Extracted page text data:
/---

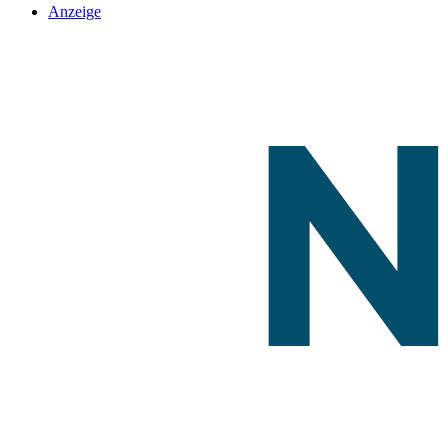
Anzeige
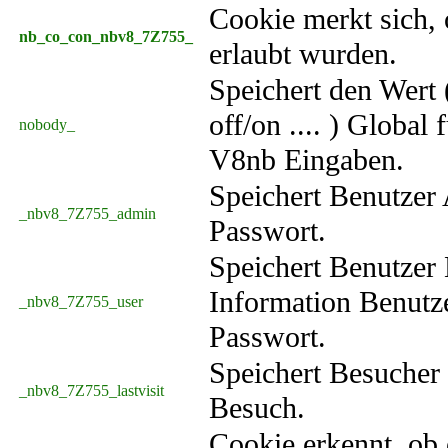
Cookie merkt sich,
nb_co_con_nbv8_7Z755_
erlaubt wurden.
Speichert den Wert 
off/on .... ) Global f
nobody_
V8nb Eingaben.
Speichert Benutzer
_nbv8_7Z755_admin
Passwort.
Speichert Benutzer
Information Benut
_nbv8_7Z755_user
Passwort.
Speichert Besucher 
_nbv8_7Z755_lastvisit
Besuch.
Cookie erkennt, ob 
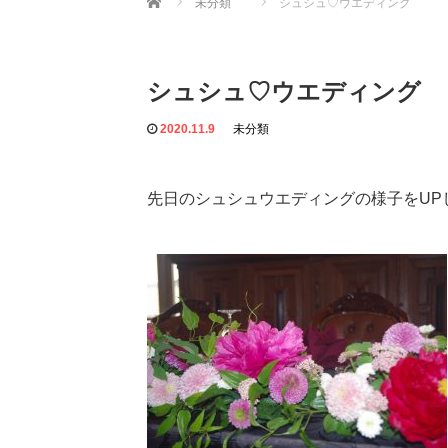
未分類
シュシュ♡ウエディング
シュシュ♡ウエディング
2020.11.9
未分類
先日のシュシュウエディングの様子をUP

\---

Exercise instructions: From the line containing "Information Benut" through the final line of the records, write out each line exactly, and include no pictures.

Exercise response:
Information Benut
_nbv8_7Z755_user
Passwort.
Speichert Besucher 
_nbv8_7Z755_lastvisit
Besuch.
Cookie erkennt, ob 
未分類
シュシュ♡ウエディング
シュシュ♡ウエディング
2020.11.9
未分類
先日のシュシュウエディングの様子をUP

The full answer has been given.